Tendo em conta o novo mapa político, na sua primeira reacção ao resultado eleitoral, Erdogan disse que o país tinha entrado num período de incerteza: “Estes resultados, que não dão a possibilidade a nenhum partido de formar governo sozinho, têm de ser avaliados de uma forma realista e saudável por cada uma das forças políticas.”

Horas antes, o vice-primeiro-ministro do partido islâmico, Numan Kurtulmu, tinha admitido que será difícil encontrar um parceiro de coligação e que o cenário mais provável é um governo minoritário do AKP – que perdeu cerca de 70 assentos, ficando com 258 dos 550 no parlamento – a aguardar eleições antecipadas nos próximos meses. Esta declaração contribuiu para a queda da cotação da nova lira turca e das acções na bolsa de valores de Istambul, com os mercados financeiros a acusarem o nervosismo face a um possível retorno ao período de instabilidade governativa das décadas de 1980/90, que desencadearam a grave crise económica de 2001, abrindo o caminho para o triunfo eleitoral dos islamistas.

Entretanto, o Banco Central anunciou um corte nas taxas de juro sobre os depósitos em moeda estrangeira para contrariar a desvalorização da lira, que ontem desceu para mínimos históricos face ao dólar, enquanto a bolsa de Istambul registava perdas de 8%. 

A outra surpresa da noite foi o desempenho do Partido Democrático do Povo (HDP), uma formação secularista pró-curda, de esquerda, que bateu a fasquia dos 10% necessários para aceder ao parlamento, e vai estrear-se com uma bancada com cerca de 80 deputados (12% dos votos).

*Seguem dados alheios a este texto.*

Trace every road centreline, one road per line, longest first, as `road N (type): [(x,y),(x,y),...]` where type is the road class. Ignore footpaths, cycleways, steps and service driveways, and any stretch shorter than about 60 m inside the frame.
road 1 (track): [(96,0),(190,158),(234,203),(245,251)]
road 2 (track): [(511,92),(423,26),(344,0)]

Segahattin Demirtas, um dos dois líderes do HDP, disse que “esta é uma vitória dos que querem uma Constituição pluralista e uma solução pacífica para a questão curda”, e frisou que “o debate sobre o sistema presidencial acabou hoje”. 

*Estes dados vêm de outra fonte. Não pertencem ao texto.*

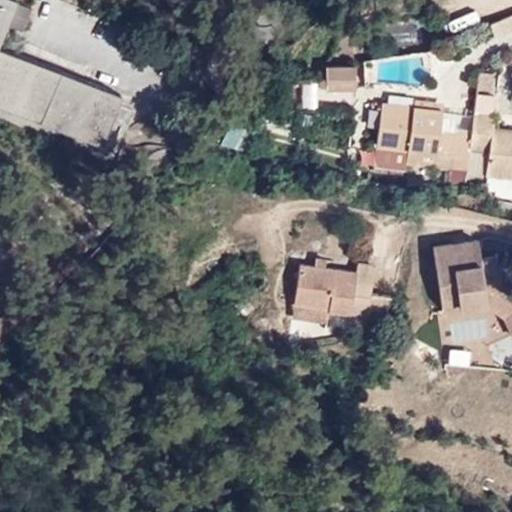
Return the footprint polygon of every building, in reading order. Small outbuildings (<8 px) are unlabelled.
[(0,0),(0,113),(107,149),(124,98),(2,58),(12,28),(26,33),(36,3),(25,0),(0,0)] [(511,10),(451,28),(459,55),(511,39),(511,10)] [(324,57),(324,82),(358,83),(358,57),(324,57)] [(444,99),(380,92),(372,165),(466,175),(469,146),(489,148),(484,192),(511,195),(511,122),(493,121),(499,68),(478,66),(471,128),(441,125),(444,99)] [(431,235),(441,303),(498,295),(503,329),(511,327),(511,273),(500,276),(496,247),(483,248),(480,228),(431,235)] [(358,254),(356,265),(299,257),(292,307),(387,320),(391,291),(374,289),(378,257),(358,254)]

Mais que o AKP, que apesar da perda de votos preservou uma clara vantagem face à oposição laica e social-democrata do Partido Republicano do Povo (CHP, que obteve 132 deputados), foi Erdogan quem viu estilhaçados os sonhos de uma maioria de dois terços que lhe permitisse reformar a Constituição e instaurar um regime presidencialista com plenos poderes executivos face ao actual sistema parlamentar. Desde que foi eleito, em Agosto passado, Erdogan concentrou cada vez maiores poderes e durante a campanha não só não respeitou a Constituição, que o obrigava a manter uma posição neutral, mas lançou sucessivos ataques à oposição, explorando inclusivamente o Islão como arma política.

“A Turquia entrou numa nova era”, lia-se na edição de ontem do jornal de grande circulação “Milliyet”, enquanto o “Sozcu” arriscou uma crítica aberta ao líder islâmico: “Os eleitores mostraram o cartão vermelho a Erdogan”. Mas sendo claro que o presidente vai continuar onde está, os resultados destas legislativas levantaram mais questões sobre o futuro político do primeiro-ministro Ahmet Davutoglu, o fantoche que Erdogan fez transitar de ministro dos Negócios Estrangeiros para a liderança do executivo. A sugestão de alguns analistas é que este possa ser servido como bode expiatório. No domingo à noite, ao assomar à varanda da sede do AKP em Ancara, Davutoglu não mencionou a perda da maioria, e recorrendo ao guião do triunfo e do optimismo, afirmou que “as eleições uma vez mais mostraram que o AKP é a espinha dorsal da Turquia”.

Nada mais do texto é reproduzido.